Nigeria’s government faces parallel choices. It can sustain the Deep Blue Project through consistent budgeting and resist pressures to divert maritime security resources to other priorities. It can enforce transparent contracting in the minerals sector and resist opaque deals that generate short-term revenue while mortgaging long-term governance. It can build institutional capacity for managing sensitive partnerships even when bureaucratic inertia and political pressures favor the status quo.

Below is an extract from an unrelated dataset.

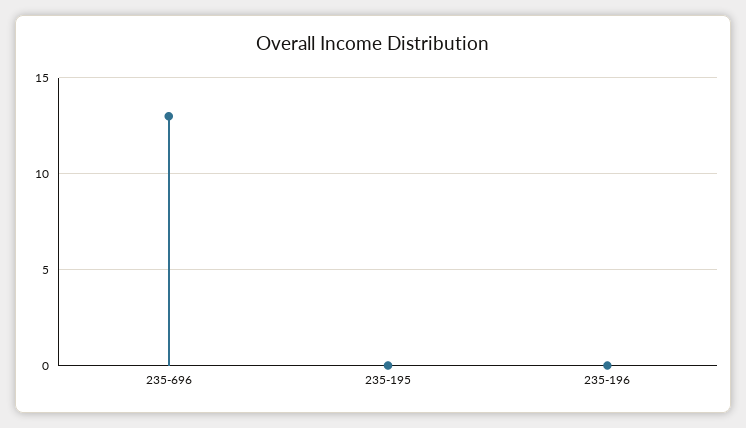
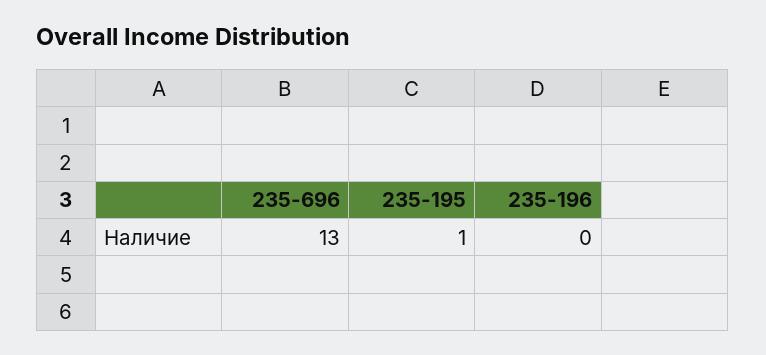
235-195: 0 -> 1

These are not simple choices. They require sustained political commitment, resource allocation, and willingness to prioritize long-term capacity over immediate returns. But they are choices that will determine whether the U.S.-Nigeria security relationship becomes substantive or remains primarily symbolic. The Joint Working Group framework provides structure. Whether it produces results depends on whether both governments follow through with the investments and institutional reforms that convert framework into functioning partnership.

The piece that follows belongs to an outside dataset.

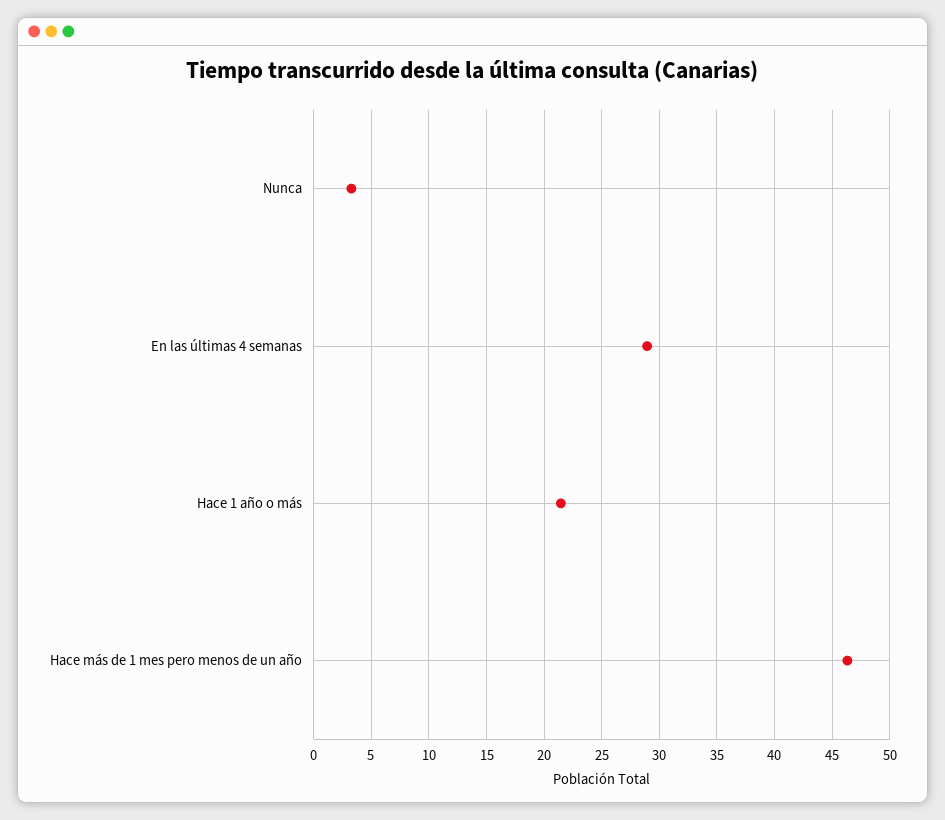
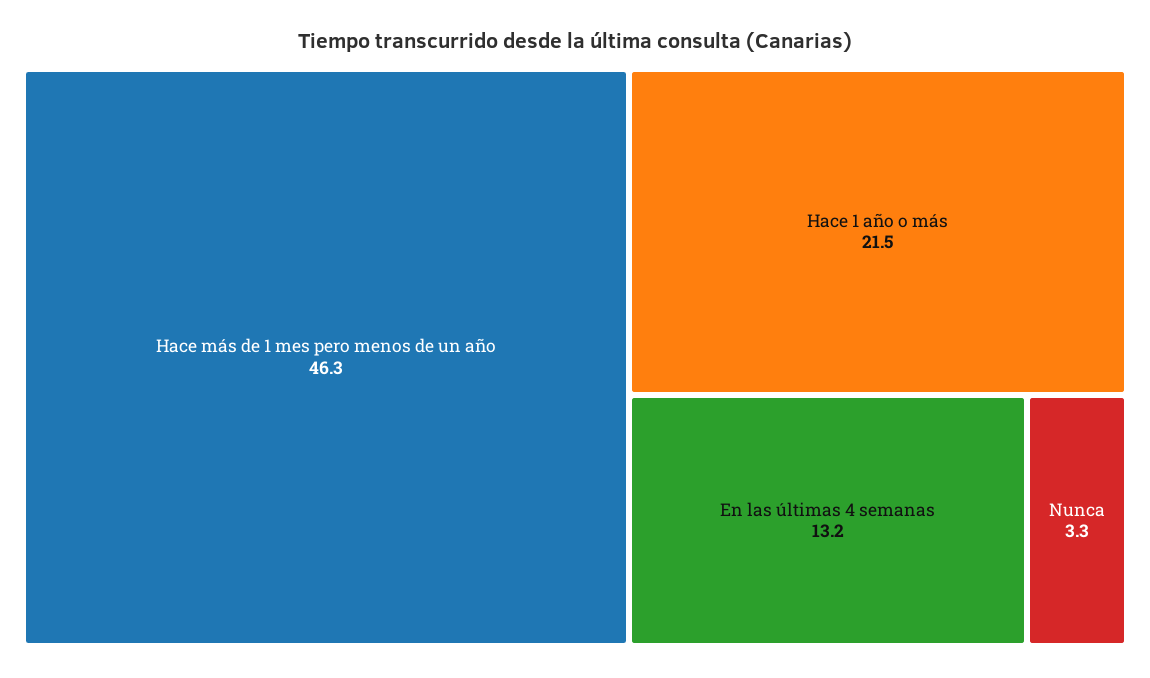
En las últimas 4 semanas: 29 -> 13.2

For U.S. national security strategy, the question is straightforward. Does Washington treat Nigeria as a pivot state whose stability and capacity affect broader regional outcomes, or as one more country on a long list of partnerships that receive attention only during crises? The evidence suggests Nigeria belongs in the first category. Its population, economy, security challenges, and resource endowments all position it as a state whose trajectory shapes West African stability. The United States can engage seriously and help build the capacities that serve both Nigerian and American interests, or it can remain distant and watch other powers shape Nigeria’s future. What it cannot do is pretend that Nigeria’s choices do not affect American security interests. They do, and increasingly so.